8. The advent of new modalities

Efforts to find new vaccines against COVID-19 have led to a novel method for inoculation in the development of the genetically encoded mRNA-based vaccine technology, which is the basis for the vaccines developed by Pfizer/BioNTech and Moderna. Not only is the so-called messenger RNA vaccine an exciting technology for prevention of COVID-19 infections, efforts to apply mRNA- technologies in the fight against infectious diseases, cancer and other diseases will now be catapulted by new investments and projects across R&D initiatives.3

9. The Promise of Human Data Science

We have seen a tsunami of studies demonstrating the capacity of the worldwide research and medical community to pursue new insights when confronted with the threats of a new, unknown disease such as COVID-19. New insights have been generated using a plethora of methodologies – genomics studies, randomized clinical trials, real world evidence, infection case surveillance, disease modeling predictions and personal behavior tracking – and benefitting from the combination of traditional clinical research and advanced analytics powered by sophisticated digital technologies. This is the era of Human Data Science. We will see clinical science bond with data science to generate new insights based on breakthroughs in data science and technology to advance our understanding of human health. This will help drive better health outcomes, address challenges in understanding interconnections of social and healthcare dimensions, overcome health inequalities, and control the rise in healthcare costs in the decade ahead. 
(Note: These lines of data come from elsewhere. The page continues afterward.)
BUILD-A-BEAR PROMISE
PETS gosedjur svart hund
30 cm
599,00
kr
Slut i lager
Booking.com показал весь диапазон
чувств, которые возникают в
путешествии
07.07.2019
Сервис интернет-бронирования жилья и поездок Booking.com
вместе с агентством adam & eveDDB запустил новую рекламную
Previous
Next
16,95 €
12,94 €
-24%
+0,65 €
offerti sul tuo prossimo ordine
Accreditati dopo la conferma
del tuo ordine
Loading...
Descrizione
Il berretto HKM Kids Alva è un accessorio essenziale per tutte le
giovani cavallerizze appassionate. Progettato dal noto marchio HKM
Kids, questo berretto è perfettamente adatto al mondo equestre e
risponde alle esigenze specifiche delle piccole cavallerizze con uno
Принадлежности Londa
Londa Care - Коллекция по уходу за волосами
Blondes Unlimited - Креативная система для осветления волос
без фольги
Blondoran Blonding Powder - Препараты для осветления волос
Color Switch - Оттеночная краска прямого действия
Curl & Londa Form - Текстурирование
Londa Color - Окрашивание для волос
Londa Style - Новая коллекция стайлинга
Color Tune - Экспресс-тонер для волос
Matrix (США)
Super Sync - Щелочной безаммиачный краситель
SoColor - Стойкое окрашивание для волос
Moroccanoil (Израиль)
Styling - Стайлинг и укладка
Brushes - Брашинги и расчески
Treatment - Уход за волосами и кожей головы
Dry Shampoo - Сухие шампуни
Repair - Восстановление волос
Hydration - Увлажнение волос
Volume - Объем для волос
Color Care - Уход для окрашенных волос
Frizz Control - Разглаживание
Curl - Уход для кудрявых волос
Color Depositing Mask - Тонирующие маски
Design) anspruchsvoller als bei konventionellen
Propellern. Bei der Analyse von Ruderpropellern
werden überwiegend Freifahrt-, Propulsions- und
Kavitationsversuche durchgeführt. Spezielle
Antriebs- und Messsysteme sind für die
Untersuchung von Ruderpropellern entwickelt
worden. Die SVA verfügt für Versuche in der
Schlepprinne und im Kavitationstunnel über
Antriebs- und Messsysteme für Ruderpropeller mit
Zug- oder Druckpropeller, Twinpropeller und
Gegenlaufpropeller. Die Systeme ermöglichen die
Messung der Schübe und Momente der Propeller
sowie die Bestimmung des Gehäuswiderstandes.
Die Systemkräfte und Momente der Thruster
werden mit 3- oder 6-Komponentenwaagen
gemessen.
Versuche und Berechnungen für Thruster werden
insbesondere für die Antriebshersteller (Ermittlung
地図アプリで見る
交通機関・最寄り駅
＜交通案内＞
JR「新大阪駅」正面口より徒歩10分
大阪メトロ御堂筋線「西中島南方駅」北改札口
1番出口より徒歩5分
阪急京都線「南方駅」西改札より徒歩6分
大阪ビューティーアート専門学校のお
10. A Year of Celebrations and a Word of Caution

As evidenced above, there are many great achievements to celebrate in healthcare in the middle of a dark pandemic. Thanks to these achievements, we can see the light at the end of the tunnel. Yet a major word of caution. Before we know it, when the massive vaccine campaigns have inoculated millions of people against COVID-19, things will quickly swing back to normal, and we will soon begin to forget. It is human nature. But it is also a reflection of a tendency to disregard history and neglect science. When SARS CoV-2 struck, public health officials and governments were scrambling to look for ways to combat the disease outbreak. Nobody learned from the 1917-1918 flu pandemic and the excellent published studies that demonstrated the value of non-pharmaceutical interventions when vaccines and therapeutics were not available.4 Once again, history has shown us the importance of listening to science and research. Perhaps the greatest value in the decade ahead will come from cementing the lessons of 2020 throughout all aspects of our health and social systems more effectively than we have done in the past. 
 

 


 

1IQVIA Institute for Human Data Science. Prescription Opioid Trends in the United States.crisis
https://www.iqvia.com/insights/the-iqvia-institute/reports/prescription-opioid-trends-in-the-united-states

2IQVIA Institute for Human Data Science, Medicine Spending and Affordability in the United States, August 2020

3Kwon D. The Promise of mRNA Vaccines. The Scientist. November 25, 2020.
https://www.the-scientist.com/news-opinion/the-promise-of-mrna-vaccines-68202

4Markel H et al. Nonpharmaceutical Interventions Implemented by US Cities During the 1918-1919 Influenza Pandemic.